Job item:
Starting at the line that holds "fx_px: 3697" and stopping at the line that holds "focal_mm: 107", restate the records below word for word, with both of those lines included.

Source material:
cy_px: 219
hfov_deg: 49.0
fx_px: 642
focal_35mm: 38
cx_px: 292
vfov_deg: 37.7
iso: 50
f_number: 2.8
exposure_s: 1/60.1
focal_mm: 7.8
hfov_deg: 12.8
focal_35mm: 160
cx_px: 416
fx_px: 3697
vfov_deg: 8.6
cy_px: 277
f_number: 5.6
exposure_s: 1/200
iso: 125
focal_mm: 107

---

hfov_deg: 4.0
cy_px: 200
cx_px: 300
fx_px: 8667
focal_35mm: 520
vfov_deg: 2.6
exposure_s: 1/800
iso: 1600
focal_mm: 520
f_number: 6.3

==

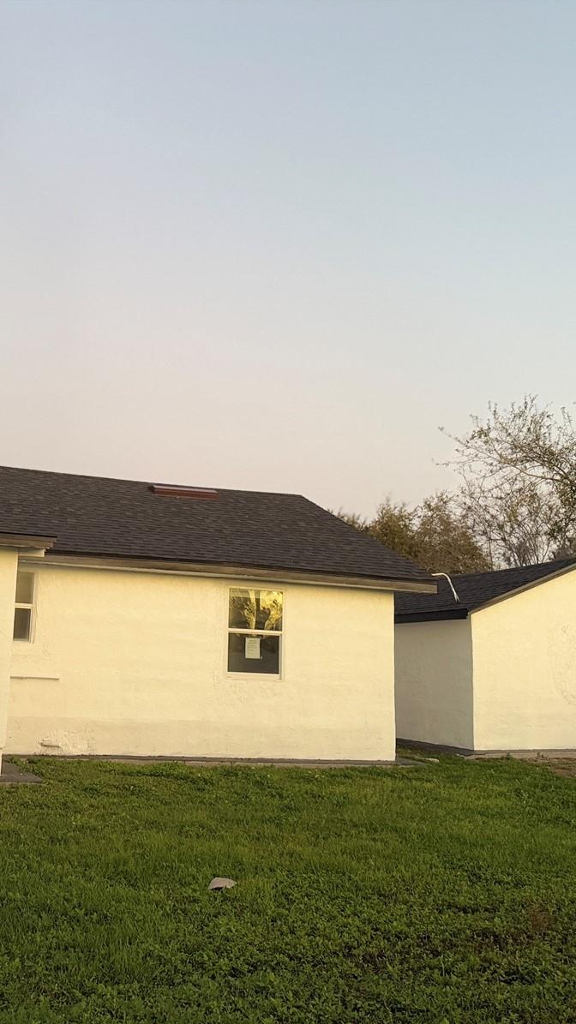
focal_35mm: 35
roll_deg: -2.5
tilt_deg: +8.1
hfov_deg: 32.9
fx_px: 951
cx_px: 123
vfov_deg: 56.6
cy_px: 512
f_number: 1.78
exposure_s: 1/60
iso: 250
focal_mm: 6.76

Written reply:
fx_px: 3697
vfov_deg: 8.6
cy_px: 277
f_number: 5.6
exposure_s: 1/200
iso: 125
focal_mm: 107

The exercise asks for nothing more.